I caught the lol there.

Shining Path are anti-peasant. End of story.

RedJacobin
17th November 2007, 17:21
Originally posted by Compañ[email protected] 14, 2007 08:27 pm
On women's involvement, leadership, etc., FARC should be mentioned.. [...] Of course it's not perfect; but I want to make it clear that Sendero isn't/wasn't the only guerrilla to take such steps..
No, the Peruvian movement wasn't the only one to mobilize women. Many nationalist guerrillas have also done so. But there is still a qualitative difference between mobilizing women and having a leadership core that is nearly half women. This qualitative difference was rooted in the ideology of the Peruvian movement on women's emancipation, that saw women's emancipation as key to communist revolution, which was more advanced (on this issue) compared to all other Latin American radical trends. In addition to Carol Andreas, see for example Juan Lazaro's article "Women and Political Violence in Contemporary Peru."

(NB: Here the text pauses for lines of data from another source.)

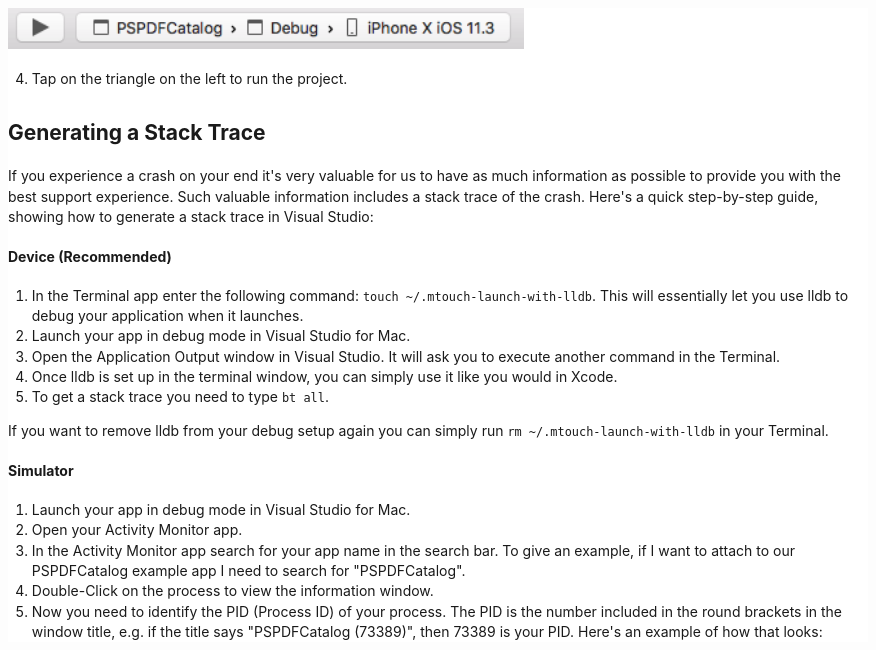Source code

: <img width="60%" src="Images/Project-setup.png"/>

4. Tap on the triangle on the left to run the project.

## Generating a Stack Trace

If you experience a crash on your end it's very valuable for us to have as much information as possible to provide you with the best support experience.
Such valuable information includes a stack trace of the crash. Here's a quick step-by-step guide, showing how to generate a stack trace in Visual Studio:

#### Device (Recommended)

1. In the Terminal app enter the following command: `touch ~/.mtouch-launch-with-lldb`. This will essentially let you use lldb to debug your application when it launches.
2. Launch your app in debug mode in Visual Studio for Mac.
3. Open the Application Output window in Visual Studio. It will ask you to execute another command in the Terminal.
4. Once lldb is set up in the terminal window, you can simply use it like you would in Xcode.
5. To get a stack trace you need to type `bt all`.

If you want to remove lldb from your debug setup again you can simply run `rm ~/.mtouch-launch-with-lldb` in your Terminal.


#### Simulator

1. Launch your app in debug mode in Visual Studio for Mac.
2. Open your Activity Monitor app.
3. In the Activity Monitor app search for your app name in the search bar. To give an example, if I want to attach to our PSPDFCatalog example app I need to search for "PSPDFCatalog".
4. Double-Click on the process to view the information window.
5. Now you need to identify the PID (Process ID) of your process. The PID is the number included in the round brackets in the window title, e.g. if the title says "PSPDFCatalog (73389)", then 73389 is your PID. Here's an example of how that looks:
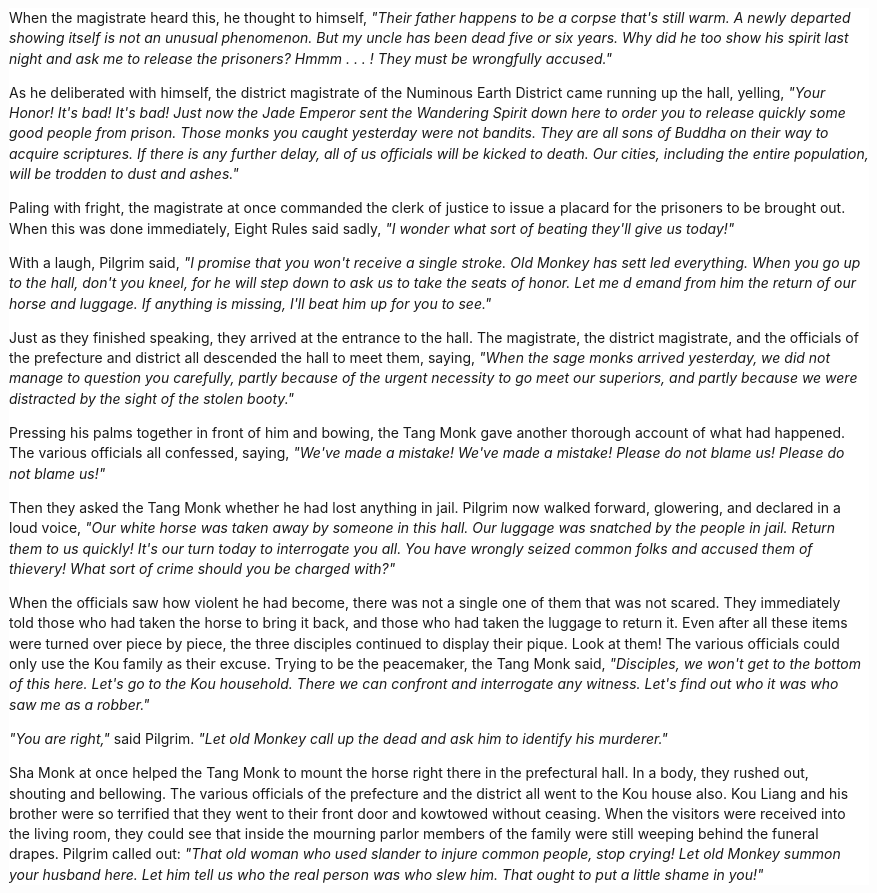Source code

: When the magistrate heard this, he thought to himself, *"Their father happens to be a corpse that's still warm. A newly departed showing itself is not an unusual phenomenon. But my uncle has been dead five or six years. Why did he too show his spirit last night and ask me to release the prisoners? Hmmm . . . ! They must be wrongfully accused."*

As he deliberated with himself, the district magistrate of the Numinous Earth District came running up the hall, yelling, *"Your Honor! It's bad! It's bad! Just now the Jade Emperor sent the Wandering Spirit down here to order you to release quickly some good people from prison. Those monks you caught yesterday were not bandits. They are all sons of Buddha on their way to acquire scriptures. If there is any further delay, all of us officials will be kicked to death. Our cities, including the entire population, will be trodden to dust and ashes."*

Paling with fright, the magistrate at once commanded the clerk of justice to issue a placard for the prisoners to be brought out. When this was done immediately, Eight Rules said sadly, *"I wonder what sort of beating they'll give us today!"*

With a laugh, Pilgrim said, *"I promise that you won't receive a single stroke. Old Monkey has sett led everything. When you go up to the hall, don't you kneel, for he will step down to ask us to take the seats of honor. Let me d emand from him the return of our horse and luggage. If anything is missing, I'll beat him up for you to see."*

Just as they finished speaking, they arrived at the entrance to the hall. The magistrate, the district magistrate, and the officials of the prefecture and district all descended the hall to meet them, saying, *"When the sage monks arrived yesterday, we did not manage to question you carefully, partly because of the urgent necessity to go meet our superiors, and partly because we were distracted by the sight of the stolen booty."*

Pressing his palms together in front of him and bowing, the Tang Monk gave another thorough account of what had happened. The various officials all confessed, saying, *"We've made a mistake! We've made a mistake! Please do not blame us! Please do not blame us!"*

Then they asked the Tang Monk whether he had lost anything in jail. Pilgrim now walked forward, glowering, and declared in a loud voice, *"Our white horse was taken away by someone in this hall. Our luggage was snatched by the people in jail. Return them to us quickly! It's our turn today to interrogate you all. You have wrongly seized common folks and accused them of thievery! What sort of crime should you be charged with?"*

When the officials saw how violent he had become, there was not a single one of them that was not scared. They immediately told those who had taken the horse to bring it back, and those who had taken the luggage to return it. Even after all these items were turned over piece by piece, the three disciples continued to display their pique. Look at them! The various officials could only use the Kou family as their excuse. Trying to be the peacemaker, the Tang Monk said, *"Disciples, we won't get to the bottom of this here. Let's go to the Kou household. There we can confront and interrogate any witness. Let's find out who it was who saw me as a robber."*

*"You are right,"* said Pilgrim. *"Let old Monkey call up the dead and ask him to identify his murderer."*

Sha Monk at once helped the Tang Monk to mount the horse right there in the prefectural hall. In a body, they rushed out, shouting and bellowing. The various officials of the prefecture and the district all went to the Kou house also. Kou Liang and his brother were so terrified that they went to their front door and kowtowed without ceasing. When the visitors were received into the living room, they could see that inside the mourning parlor members of the family were still weeping behind the funeral drapes. Pilgrim called out: *"That old woman who used slander to injure common people, stop crying! Let old Monkey summon your husband here. Let him tell us who the real person was who slew him. That ought to put a little shame in you!"*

On the sarcastic comment about child soldiers, that is reflective of certain bourgeois-legal prejudices. If children can be exploited in sweatshops, sold into the sex trade, and killed enmass by imperialist and reactionary forces, why can't they fight for liberation? If children can be exploited and oppressed, they can also rebel against exploitation and oppression.

As for the oh-so-insightful one liner "Shining Path are anti-peasant. End of story," that is crude anti-communism at best, a conclusion that is not reached by even the reactionaries who have investigated the movement (which are most of the scholars who have studied and written on them).